La découverte au Maroc de fossiles dans un état de préservation exceptionnel, datant de l'Ordovicien inférieur (-478 millions d'années), bouleverse les idées reçues sur la diversification initale des animaux au Paléozoïque inférieur. Ainsi, la transition entre les faunes cambriennes (-542 à -488 millions d'années) et ordoviciennes (environ -488 à -444 millions d'années) a été plus graduelle qu'on ne le pensait jusqu'alors. Ces travaux sont publiés par une équipe internationale dans la revue Nature du 13 Mai 2010.
Si le Cambrien (-542 à -488 millions d'années) correspond à un véritable «bigbang évolutif» caractérisé par l'apparition, en un laps de temps relativement bref, de tous les grands phylums animaux et la mise en place d'écosystèmes complexes ; la période géologique suivante, l'Ordovicien (environ -488 à -444 millions d'années) est, elle, caractérisée par la plus importante diversification jamais enregistrée dans le monde animal.
Contrairement à l'explosion cambrienne, cette «grande biodiversification ordovicienne» ne voit pas l'apparition de nouveaux phylums, mais elle se traduit par un extraordinaire accroissement de la biodiversité au sein de la plupart des grands groupes apparus précédemment au cours du Cambrien. Le nombre de genres d'organismes marins est multiplié par quatre en moins de 25 millions d'années. Il est classiquement admis que cet épisode marque le remplacement de la «Faune Evolutive Cambrienne» par la «Faune Evolutive Paléozoïque», qui allait dominer le domaine marin pendant plus de 250 millions d'années (jusqu'à la fin du Permien).
Les causes de la biodiversification ordovicienne, qui se traduit également par un accroissement majeur de la complexité des écosystèmes, sont complexes et encore débattues. Contrairement à l'explosion cambrienne, très peu de sites à préservation exceptionnelle ont été découverts dans des terrains datés de l'Ordovicien et les rares exemples connus (Soom Shale, en Afrique du Sud) n'ont livré que des assemblages relativement tardifs (fin de l'Ordovicien) et surtout, très peu diversifiés, associés à des milieux marins très particuliers (fonds anoxiques, c'est à dire mal oxygénés). Aussi, notre connaissance de la grande biodiversification ordovicienne ne reposait jusque là que sur l'étude de restes fossiles minéralisés (carapaces d'arthropodes, coquilles de mollusques).
Ce vide dans les archives fossiles vient d'être en partie comblé par la découverte dans l'Anti-Atlas du Maroc (région de Zagora) des premiers gisements à préservation exceptionnelle jamais signalés dans l'Ordovicien inférieur.
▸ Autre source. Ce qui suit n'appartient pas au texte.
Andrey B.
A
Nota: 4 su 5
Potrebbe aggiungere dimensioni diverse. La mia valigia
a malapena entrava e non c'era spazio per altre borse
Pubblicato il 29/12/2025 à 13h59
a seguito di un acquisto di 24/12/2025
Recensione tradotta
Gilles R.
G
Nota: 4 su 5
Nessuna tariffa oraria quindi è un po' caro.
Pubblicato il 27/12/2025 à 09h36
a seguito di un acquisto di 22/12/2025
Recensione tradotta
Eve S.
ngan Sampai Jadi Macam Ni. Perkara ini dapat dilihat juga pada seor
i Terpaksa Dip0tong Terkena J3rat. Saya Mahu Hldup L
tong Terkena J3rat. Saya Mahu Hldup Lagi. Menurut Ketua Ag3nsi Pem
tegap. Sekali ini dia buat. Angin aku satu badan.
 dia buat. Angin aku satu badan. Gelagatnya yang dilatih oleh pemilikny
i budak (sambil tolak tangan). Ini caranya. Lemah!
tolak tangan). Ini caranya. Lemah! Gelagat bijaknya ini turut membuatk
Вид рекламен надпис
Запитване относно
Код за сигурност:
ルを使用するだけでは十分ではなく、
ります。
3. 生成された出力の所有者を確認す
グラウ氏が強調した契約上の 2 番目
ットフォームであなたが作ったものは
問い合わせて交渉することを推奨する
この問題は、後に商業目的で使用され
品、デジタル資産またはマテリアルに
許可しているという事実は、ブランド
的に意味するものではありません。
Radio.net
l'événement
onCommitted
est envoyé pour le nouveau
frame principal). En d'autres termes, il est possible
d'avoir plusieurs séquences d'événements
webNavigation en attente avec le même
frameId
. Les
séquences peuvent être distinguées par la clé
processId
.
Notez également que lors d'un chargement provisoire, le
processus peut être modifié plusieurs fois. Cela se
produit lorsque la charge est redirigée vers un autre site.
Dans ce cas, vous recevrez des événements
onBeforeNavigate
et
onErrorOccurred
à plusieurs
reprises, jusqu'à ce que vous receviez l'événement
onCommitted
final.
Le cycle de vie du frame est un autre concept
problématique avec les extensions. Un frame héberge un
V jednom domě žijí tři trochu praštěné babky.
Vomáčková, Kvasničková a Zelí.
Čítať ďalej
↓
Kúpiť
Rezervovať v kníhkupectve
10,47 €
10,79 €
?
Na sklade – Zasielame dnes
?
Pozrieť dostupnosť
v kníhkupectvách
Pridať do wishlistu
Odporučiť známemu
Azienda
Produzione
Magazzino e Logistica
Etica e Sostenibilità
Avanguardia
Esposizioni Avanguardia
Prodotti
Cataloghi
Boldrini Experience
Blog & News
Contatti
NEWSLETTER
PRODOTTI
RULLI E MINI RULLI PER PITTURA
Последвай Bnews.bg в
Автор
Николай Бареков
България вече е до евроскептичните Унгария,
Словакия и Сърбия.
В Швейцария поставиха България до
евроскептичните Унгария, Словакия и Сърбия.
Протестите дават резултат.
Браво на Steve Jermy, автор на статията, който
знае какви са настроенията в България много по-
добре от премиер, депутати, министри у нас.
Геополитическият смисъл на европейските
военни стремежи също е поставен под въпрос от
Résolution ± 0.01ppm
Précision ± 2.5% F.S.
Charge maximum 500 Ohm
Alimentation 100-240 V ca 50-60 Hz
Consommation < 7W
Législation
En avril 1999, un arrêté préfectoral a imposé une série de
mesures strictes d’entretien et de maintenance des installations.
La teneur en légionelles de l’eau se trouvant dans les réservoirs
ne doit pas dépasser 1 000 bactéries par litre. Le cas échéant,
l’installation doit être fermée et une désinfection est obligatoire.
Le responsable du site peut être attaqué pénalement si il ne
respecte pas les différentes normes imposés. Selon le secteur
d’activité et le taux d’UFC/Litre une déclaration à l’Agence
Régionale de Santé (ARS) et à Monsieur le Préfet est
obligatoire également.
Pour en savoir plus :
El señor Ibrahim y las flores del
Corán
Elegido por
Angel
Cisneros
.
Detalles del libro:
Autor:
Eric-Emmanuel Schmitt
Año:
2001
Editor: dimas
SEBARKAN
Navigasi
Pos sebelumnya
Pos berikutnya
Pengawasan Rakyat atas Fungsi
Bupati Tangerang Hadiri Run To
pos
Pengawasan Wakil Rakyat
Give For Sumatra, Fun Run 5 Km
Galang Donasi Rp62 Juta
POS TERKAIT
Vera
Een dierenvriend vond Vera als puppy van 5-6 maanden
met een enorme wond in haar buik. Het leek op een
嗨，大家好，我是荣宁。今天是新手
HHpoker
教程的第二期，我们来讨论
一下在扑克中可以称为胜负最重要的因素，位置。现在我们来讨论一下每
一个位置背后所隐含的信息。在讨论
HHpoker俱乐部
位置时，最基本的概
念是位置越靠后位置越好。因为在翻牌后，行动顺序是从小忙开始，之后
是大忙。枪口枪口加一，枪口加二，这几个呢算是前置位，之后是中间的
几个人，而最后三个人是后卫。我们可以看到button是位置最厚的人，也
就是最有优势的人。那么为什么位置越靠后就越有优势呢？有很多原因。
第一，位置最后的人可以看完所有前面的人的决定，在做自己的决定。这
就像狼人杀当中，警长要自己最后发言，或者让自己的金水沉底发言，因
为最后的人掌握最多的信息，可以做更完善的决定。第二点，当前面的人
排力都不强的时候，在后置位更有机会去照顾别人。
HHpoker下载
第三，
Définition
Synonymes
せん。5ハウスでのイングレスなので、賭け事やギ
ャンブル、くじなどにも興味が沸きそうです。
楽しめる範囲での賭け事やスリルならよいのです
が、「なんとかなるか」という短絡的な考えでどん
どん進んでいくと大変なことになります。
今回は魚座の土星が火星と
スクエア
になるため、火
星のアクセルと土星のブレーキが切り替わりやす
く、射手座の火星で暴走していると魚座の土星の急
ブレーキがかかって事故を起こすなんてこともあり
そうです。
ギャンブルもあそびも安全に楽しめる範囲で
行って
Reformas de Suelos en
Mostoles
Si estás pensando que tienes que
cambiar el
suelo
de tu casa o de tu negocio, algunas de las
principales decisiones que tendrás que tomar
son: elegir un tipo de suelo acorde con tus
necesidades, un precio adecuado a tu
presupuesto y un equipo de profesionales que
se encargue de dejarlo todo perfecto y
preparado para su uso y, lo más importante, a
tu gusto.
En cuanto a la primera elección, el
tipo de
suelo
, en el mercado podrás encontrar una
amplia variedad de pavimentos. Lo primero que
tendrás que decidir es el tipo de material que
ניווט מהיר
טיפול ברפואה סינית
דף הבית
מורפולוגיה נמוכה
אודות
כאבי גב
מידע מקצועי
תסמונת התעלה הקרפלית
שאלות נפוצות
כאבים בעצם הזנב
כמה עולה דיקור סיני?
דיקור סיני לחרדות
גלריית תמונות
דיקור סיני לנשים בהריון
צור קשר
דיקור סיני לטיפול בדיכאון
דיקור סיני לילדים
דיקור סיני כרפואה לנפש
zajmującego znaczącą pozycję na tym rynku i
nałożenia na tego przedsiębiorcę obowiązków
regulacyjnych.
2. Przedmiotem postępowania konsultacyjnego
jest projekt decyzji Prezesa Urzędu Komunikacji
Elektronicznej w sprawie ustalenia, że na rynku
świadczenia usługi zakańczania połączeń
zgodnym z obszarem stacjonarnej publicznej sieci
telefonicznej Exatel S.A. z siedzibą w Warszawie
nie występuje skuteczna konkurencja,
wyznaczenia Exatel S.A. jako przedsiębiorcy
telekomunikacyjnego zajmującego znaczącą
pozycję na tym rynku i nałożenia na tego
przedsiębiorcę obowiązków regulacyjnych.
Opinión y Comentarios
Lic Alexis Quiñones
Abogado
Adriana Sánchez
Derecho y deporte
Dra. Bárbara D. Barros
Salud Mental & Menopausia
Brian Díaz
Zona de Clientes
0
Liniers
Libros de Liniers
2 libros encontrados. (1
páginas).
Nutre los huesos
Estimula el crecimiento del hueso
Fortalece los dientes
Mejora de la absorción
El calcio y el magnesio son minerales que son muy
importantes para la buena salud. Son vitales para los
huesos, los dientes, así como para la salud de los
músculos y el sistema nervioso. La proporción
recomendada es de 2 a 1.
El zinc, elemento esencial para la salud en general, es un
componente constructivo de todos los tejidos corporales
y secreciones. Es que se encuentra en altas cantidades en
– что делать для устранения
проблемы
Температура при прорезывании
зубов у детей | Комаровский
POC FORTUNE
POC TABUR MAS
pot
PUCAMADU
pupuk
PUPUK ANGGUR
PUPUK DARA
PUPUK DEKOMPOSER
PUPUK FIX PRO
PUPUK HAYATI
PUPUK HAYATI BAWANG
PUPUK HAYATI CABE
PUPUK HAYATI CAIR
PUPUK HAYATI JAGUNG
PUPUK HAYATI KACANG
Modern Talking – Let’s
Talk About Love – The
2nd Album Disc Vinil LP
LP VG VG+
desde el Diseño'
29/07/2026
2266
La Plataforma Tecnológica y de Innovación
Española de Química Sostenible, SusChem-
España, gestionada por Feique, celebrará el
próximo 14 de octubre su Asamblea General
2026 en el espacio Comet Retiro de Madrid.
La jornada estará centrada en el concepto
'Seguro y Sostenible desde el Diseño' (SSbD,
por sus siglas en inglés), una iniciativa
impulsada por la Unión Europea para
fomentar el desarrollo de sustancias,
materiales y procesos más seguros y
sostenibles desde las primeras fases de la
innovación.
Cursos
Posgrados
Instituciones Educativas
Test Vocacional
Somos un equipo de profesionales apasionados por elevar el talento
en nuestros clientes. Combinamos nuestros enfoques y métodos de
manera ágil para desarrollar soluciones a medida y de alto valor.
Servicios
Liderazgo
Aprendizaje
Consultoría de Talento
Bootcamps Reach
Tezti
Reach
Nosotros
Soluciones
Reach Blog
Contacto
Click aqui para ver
Les sites étudiés ont livré une faune benthique extraordinairement riche et diversifiée, vivant sur un fond marin vaseux avant d'être subitement enfouie par une arrivée soudaine de sédiment. Les «parties molles» des organismes ont été préservées sous forme de pyrite (sulfure de fer), dont l'altération en oxydes de fer a donné aux fossiles de belles couleurs jaunes, orangées ou brunes.
La découverte de plusieurs gisements d'âges différents dans la région de Zagora permet de documenter pour la première fois, sur un laps de temps estimé à environ 8 millions d'années, les premières étapes de la grande biodiversification ordovicienne à partir de données comparables (en terme de préservation) à celles disponibles pour l'explosion cambrienne.
Sans grande surprise, les organismes à test minéralisé (les seuls connus jusqu'à présent : échinodermes, trilobites,...), ne représentent qu'une modeste portion des assemblages. Un des enseignements majeurs des sites marocains a été la découverte de restes extrêmement abondants et diversifiés d'organismes considérés jusqu'alors comme typiques des faunes «de type Burgess» (anomalocarides, marrellomorphes, ...) que l'on pensait éteints à la fin du Cambrien moyen (-499 millions d'années).
Leur présence massive aux côtés des plus anciens représentants d'organismes caractéristiques de la Faune Evolutive Paléozoïque implique donc une réévaluation des scénarios évolutifs concernant la diversification animale au cours du Paléozoïque inférieur et en particulier, la traditionnelle dichotomie entre explosion cambrienne et grande biodiversification ordovicienne. Contrairement à ce que l'on pensait jusqu'alors, la Faune Evolutive Cambrienne n'a pas été remplacée de manière abrupte et soudaine par la Faune Evolutive Paléozoïque, la transition a été beaucoup plus douce.